**Task requirements**
Please copy the items below word for word, starting at the line that contains "Login / Register" and ending with the last line of the items.

(Stored data entries)
*** Block opens ***
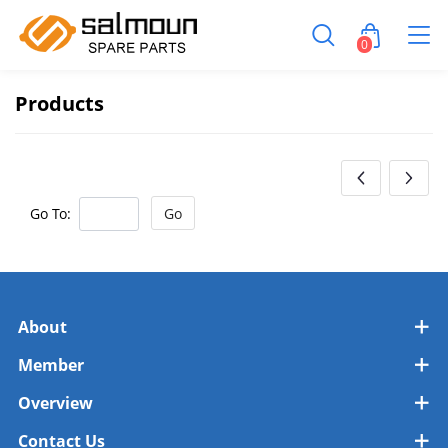
0
Products
Go To:
Go
About
Member
Overview
Contact Us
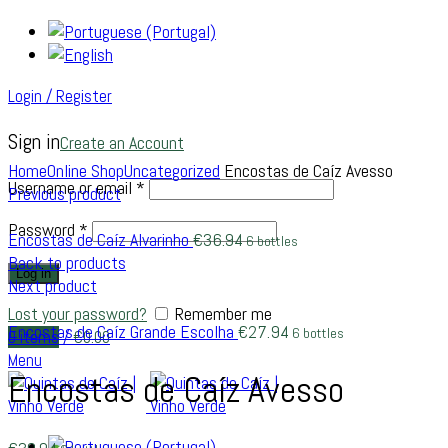
Login / Register
Sign in
Create an Account
Click to enlarge
Home
Online Shop
Uncategorized
Encostas de Caíz Avesso
Username or email
*
Previous product
Password
*
Encostas de Caíz Alvarinho
€
36.94
6 bottles
Back to products
Log in
Next product
Lost your password?
Remember me
Encostas de Caíz Grande Escolha
€
27.94
6 bottles
0
items
/
€
0.00
Menu
Encostas de Caíz Avesso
*** Block closes ***
**Written answer**
Login / Register
Sign in
Create an Account
Click to enlarge
Home
Online Shop
Uncategorized
Encostas de Caíz Avesso
Username or email
*
Previous product
Password
*
Encostas de Caíz Alvarinho
€
36.94
6 bottles
Back to products
Log in
Next product
Lost your password?
Remember me
Encostas de Caíz Grande Escolha
€
27.94
6 bottles
0
items
/
€
0.00
Menu
Encostas de Caíz Avesso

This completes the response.